### Reading passage:

+ + + + + + +

It was twenty minutes past noon on Monday, April 12, when the fast train No. 393, heading from Nis to Vranje, and continuing to Skopije and then Athens, passed through Grdulica, a small town in the south of Serbia, some twenty kilometers distant from Leskovac.  Only several minutes later, a powerful detonation shook houses, braking windows and smashing through doors and windows out of their frames.  The residents of Grdelica ran for cover, where they remained in fear of further attacks.  No one doubted the target of the attack   at the very entrance to the small town two bridges, a railway bridge and a highway bridge virtually intersect across the Southern Morava River, the destruction of which would result in traffic toward Macedonia and Greece being made more difficult, while railway traffic would have been completely cut off.  Still, what the bravest residents saw when they headed toward the bridge from where thick smoke was coming, surpassed even the worst fears.  On the rails in front of the bridge the cars of the passenger train were engulfed in fire, with body parts from passengers and the rail cars scattered all around.  The train was hit directly with two projectiles, while the third projectile hit the highway bridge, some hundred meters behind.

The composition of the fast train 393 included four cars.  The third car was hit directly, being destroyed on impact, while the fire engulfed and completely destroyed the second car.  The locomotive and the first car continued ahead another hundred meters, stopping directly beneath the highway bridge, while the fourth car, wrenched from the composition, remained on the bridge, having derailed.  The bridge and the rail tracks were not damaged in this attack.

According to eyewitness testimony, people came out in complete shock from the first and fourth cars, which had not been damaged, with the majority getting serious facial cuts from the shattered window glass.  Sixteen people were initially transported to the local health center, and those with life threatening injuries were later taken to the hospital in Leskovac, with one individual remaining in critical condition.  Nine corpses were taken out of the second and third cars, while one body was discovered in the river.  There is suspicion that the river might turn out more bodies in the coming days.  The investigation is made more difficult by the fact that there is no list of passengers who were on the train, that is to say that even their precise number is not known.  What is beyond doubt is that the train was only carrying civilians and that it was a regularly scheduled passenger train on international railway tracks.  Judging by the remains, the train could in no way be perceived as a military target or as military transport.

Beside the residents of Grdelica, the first to come to the rescue were policemen from the local station and personnel of the health center in Grdelica.  However, a serious rescue operation was delayed by a half hour until firefighters from Leskovac arrived with a large number of policemen.  The fire was put out in the space of an hour, but the red hot train cars could not be approached for some time yet.

Six hours after this tragic event, when journalists arrived to the place of this tragic event, the train cars were still ablaze, with the smell of burning being felt all around.  Many residents spoke about the attack with excitement and anger.  They expected an attack on the bridge, they said, for planes overflew this area in the preceding days.  What they did not expect was an attack in the middle of the day, when there is traffic on the bridges, especially on the highway bridge, otherwise called Sarajevo's Bridge, in memory of a brigade from Sarajevo which participated in its construction.  That bridge suffered serious damage with a direct hit from a projectile, with experts examining whether it will be possible to use.   In the meantime, transportation has been made considerably more difficult and is diverted to side roads which are not paved.

+ + + + + + +

### Extracted information:
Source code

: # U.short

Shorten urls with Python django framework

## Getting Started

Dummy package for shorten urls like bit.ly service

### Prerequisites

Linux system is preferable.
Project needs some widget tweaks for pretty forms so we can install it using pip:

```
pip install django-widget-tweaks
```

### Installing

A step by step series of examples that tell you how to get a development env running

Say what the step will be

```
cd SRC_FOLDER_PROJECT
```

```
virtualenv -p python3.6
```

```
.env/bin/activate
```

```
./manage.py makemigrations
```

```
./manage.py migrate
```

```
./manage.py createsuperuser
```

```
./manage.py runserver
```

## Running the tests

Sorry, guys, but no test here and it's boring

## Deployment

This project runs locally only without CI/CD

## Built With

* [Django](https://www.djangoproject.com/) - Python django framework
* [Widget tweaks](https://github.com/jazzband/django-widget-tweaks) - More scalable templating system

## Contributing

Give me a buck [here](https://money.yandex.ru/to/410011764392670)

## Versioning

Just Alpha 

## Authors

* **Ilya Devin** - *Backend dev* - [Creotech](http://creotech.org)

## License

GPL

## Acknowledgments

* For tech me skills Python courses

+ + + + + + +

### Questions on the material:
a: In the account of the train attack, how many cars made up fast train No. 393?
b: Reproduce the passage of the account of the train attack between "Beside the residents" and "some time yet.", inclusive.
Rely only on the account of the train attack, not on the items.

### Results for each task:
a: Four cars.

b:
Beside the residents of Grdelica, the first to come to the rescue were policemen from the local station and personnel of the health center in Grdelica.  However, a serious rescue operation was delayed by a half hour until firefighters from Leskovac arrived with a large number of policemen.  The fire was put out in the space of an hour, but the red hot train cars could not be approached for some time yet.